— ACTION ITEM —
Below are several records. Retype exactly those lines running from the one with "Welche Risiken bestehen" through the one with "Wir haben dieses", end lines included, and no others.

INPUT FOR THIS TASK Block Start

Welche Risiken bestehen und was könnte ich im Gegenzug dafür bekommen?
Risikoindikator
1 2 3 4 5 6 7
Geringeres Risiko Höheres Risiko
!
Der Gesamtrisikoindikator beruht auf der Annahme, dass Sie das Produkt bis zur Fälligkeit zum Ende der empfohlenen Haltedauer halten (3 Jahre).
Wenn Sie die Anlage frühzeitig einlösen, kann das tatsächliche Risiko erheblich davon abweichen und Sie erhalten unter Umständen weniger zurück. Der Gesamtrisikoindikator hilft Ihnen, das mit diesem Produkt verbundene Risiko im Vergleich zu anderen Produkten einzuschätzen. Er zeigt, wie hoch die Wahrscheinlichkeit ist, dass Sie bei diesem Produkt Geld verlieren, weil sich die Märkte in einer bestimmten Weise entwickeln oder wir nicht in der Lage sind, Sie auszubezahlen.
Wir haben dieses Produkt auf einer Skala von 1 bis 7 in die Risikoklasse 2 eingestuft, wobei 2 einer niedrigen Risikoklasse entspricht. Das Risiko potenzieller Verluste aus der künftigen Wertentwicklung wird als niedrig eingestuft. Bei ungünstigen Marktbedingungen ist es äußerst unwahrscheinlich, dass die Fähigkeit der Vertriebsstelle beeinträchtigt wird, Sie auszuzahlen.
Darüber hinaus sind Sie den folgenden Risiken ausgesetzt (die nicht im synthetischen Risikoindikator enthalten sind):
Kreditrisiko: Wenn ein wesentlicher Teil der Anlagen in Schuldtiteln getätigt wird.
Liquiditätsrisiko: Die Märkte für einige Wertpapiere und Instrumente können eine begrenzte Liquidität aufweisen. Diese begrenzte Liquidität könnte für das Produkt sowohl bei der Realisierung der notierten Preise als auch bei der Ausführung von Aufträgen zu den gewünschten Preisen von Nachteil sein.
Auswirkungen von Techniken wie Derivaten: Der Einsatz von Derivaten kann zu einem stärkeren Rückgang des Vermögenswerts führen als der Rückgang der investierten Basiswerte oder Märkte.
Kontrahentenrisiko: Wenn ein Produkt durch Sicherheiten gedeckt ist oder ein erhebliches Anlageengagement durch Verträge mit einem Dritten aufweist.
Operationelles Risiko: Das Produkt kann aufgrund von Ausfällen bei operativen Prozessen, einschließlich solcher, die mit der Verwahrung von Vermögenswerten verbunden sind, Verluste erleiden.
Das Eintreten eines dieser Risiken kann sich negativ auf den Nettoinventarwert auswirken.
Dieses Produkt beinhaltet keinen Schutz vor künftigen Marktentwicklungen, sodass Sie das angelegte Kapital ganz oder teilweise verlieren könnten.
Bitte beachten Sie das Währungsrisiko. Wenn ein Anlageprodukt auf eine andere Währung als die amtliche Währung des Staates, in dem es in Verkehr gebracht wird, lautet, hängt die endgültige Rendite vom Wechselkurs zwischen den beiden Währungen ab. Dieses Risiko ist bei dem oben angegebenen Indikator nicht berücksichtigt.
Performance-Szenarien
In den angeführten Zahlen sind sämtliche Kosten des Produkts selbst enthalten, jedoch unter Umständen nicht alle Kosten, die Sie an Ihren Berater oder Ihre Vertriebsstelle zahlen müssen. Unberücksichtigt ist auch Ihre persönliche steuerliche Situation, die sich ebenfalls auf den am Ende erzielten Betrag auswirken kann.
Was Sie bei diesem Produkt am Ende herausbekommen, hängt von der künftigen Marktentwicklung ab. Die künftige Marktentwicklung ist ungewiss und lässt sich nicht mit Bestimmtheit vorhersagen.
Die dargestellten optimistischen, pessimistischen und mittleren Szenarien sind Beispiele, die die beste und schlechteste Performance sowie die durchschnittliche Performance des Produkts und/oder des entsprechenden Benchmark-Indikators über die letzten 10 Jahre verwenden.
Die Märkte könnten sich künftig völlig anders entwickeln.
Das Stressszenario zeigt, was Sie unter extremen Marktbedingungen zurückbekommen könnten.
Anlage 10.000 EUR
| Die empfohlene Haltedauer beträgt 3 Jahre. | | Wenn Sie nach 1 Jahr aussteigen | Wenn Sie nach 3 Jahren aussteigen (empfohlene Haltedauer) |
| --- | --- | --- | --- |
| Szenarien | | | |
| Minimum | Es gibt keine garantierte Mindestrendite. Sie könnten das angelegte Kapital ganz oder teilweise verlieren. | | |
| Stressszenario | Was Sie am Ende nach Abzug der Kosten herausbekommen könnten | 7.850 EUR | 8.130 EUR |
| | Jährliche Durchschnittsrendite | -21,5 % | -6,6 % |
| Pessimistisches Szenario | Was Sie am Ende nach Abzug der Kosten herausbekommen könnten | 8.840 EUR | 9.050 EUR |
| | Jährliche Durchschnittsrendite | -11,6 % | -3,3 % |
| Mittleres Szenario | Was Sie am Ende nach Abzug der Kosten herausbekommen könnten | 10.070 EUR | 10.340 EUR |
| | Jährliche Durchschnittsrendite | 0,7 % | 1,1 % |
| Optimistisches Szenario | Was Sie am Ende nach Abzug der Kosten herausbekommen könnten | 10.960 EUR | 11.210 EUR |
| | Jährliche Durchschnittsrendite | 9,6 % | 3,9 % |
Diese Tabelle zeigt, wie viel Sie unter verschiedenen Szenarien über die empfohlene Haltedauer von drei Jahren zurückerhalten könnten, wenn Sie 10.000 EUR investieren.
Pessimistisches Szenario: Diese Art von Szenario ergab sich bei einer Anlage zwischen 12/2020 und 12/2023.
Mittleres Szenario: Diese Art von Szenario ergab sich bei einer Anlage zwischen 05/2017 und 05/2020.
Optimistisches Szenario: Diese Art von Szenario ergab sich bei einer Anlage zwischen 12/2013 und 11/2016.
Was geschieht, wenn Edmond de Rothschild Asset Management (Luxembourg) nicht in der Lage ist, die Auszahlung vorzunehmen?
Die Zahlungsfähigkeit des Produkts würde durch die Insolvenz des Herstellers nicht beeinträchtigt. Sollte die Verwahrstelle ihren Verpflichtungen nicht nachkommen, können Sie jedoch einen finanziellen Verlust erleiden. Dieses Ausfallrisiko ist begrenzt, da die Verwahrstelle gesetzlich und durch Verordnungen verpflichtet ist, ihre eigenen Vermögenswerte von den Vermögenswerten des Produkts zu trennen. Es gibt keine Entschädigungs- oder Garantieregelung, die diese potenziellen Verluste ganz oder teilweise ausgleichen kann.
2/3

INPUT FOR THIS TASK Block End
INPUT FOR THIS TASK Block Start

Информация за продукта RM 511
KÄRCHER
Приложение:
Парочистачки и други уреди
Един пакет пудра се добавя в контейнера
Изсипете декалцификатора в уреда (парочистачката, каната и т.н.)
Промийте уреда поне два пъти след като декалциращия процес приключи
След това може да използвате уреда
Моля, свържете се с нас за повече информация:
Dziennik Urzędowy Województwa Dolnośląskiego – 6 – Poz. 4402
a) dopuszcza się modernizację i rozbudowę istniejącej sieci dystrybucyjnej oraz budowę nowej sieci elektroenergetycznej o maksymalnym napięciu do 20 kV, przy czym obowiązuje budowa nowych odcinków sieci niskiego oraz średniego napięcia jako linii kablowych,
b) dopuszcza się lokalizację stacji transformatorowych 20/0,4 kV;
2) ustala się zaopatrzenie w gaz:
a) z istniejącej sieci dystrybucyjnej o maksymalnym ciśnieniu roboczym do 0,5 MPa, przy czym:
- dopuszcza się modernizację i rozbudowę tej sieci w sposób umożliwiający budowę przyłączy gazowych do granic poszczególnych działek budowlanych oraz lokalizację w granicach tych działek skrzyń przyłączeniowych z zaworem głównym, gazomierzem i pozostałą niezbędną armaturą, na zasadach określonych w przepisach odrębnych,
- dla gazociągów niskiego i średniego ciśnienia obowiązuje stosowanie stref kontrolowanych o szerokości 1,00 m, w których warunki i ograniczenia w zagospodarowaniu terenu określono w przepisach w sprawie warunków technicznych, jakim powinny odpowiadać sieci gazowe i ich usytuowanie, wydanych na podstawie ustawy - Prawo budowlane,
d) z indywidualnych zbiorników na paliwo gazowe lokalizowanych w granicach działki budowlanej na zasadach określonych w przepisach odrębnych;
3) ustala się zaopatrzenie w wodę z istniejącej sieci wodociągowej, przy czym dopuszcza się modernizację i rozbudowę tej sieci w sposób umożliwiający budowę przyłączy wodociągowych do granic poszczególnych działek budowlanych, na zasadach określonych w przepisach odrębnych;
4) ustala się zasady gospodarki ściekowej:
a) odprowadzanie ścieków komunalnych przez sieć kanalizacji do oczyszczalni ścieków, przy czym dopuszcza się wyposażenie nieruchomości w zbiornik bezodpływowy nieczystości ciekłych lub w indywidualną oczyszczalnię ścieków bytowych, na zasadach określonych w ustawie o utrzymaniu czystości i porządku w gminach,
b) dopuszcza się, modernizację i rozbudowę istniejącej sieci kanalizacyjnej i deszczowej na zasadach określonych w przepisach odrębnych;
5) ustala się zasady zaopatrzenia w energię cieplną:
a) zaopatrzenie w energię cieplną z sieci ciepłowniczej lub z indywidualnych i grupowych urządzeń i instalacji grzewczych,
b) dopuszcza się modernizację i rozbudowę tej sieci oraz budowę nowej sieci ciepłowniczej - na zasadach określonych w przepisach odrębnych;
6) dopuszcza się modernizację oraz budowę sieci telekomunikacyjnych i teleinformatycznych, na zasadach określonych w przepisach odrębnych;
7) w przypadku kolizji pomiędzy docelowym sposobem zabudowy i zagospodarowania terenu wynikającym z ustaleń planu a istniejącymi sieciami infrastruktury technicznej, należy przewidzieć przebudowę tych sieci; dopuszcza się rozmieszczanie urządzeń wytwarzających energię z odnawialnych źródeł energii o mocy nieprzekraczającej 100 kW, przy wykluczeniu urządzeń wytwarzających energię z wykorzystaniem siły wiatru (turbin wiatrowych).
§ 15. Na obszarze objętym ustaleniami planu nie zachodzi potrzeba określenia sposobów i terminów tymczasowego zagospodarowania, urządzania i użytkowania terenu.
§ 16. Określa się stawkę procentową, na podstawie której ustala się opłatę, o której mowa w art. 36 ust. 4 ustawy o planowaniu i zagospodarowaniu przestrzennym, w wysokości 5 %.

INPUT FOR THIS TASK Block End

— COMPLETED EXERCISE —
Welche Risiken bestehen und was könnte ich im Gegenzug dafür bekommen?
Risikoindikator
1 2 3 4 5 6 7
Geringeres Risiko Höheres Risiko
!
Der Gesamtrisikoindikator beruht auf der Annahme, dass Sie das Produkt bis zur Fälligkeit zum Ende der empfohlenen Haltedauer halten (3 Jahre).
Wenn Sie die Anlage frühzeitig einlösen, kann das tatsächliche Risiko erheblich davon abweichen und Sie erhalten unter Umständen weniger zurück. Der Gesamtrisikoindikator hilft Ihnen, das mit diesem Produkt verbundene Risiko im Vergleich zu anderen Produkten einzuschätzen. Er zeigt, wie hoch die Wahrscheinlichkeit ist, dass Sie bei diesem Produkt Geld verlieren, weil sich die Märkte in einer bestimmten Weise entwickeln oder wir nicht in der Lage sind, Sie auszubezahlen.
Wir haben dieses Produkt auf einer Skala von 1 bis 7 in die Risikoklasse 2 eingestuft, wobei 2 einer niedrigen Risikoklasse entspricht. Das Risiko potenzieller Verluste aus der künftigen Wertentwicklung wird als niedrig eingestuft. Bei ungünstigen Marktbedingungen ist es äußerst unwahrscheinlich, dass die Fähigkeit der Vertriebsstelle beeinträchtigt wird, Sie auszuzahlen.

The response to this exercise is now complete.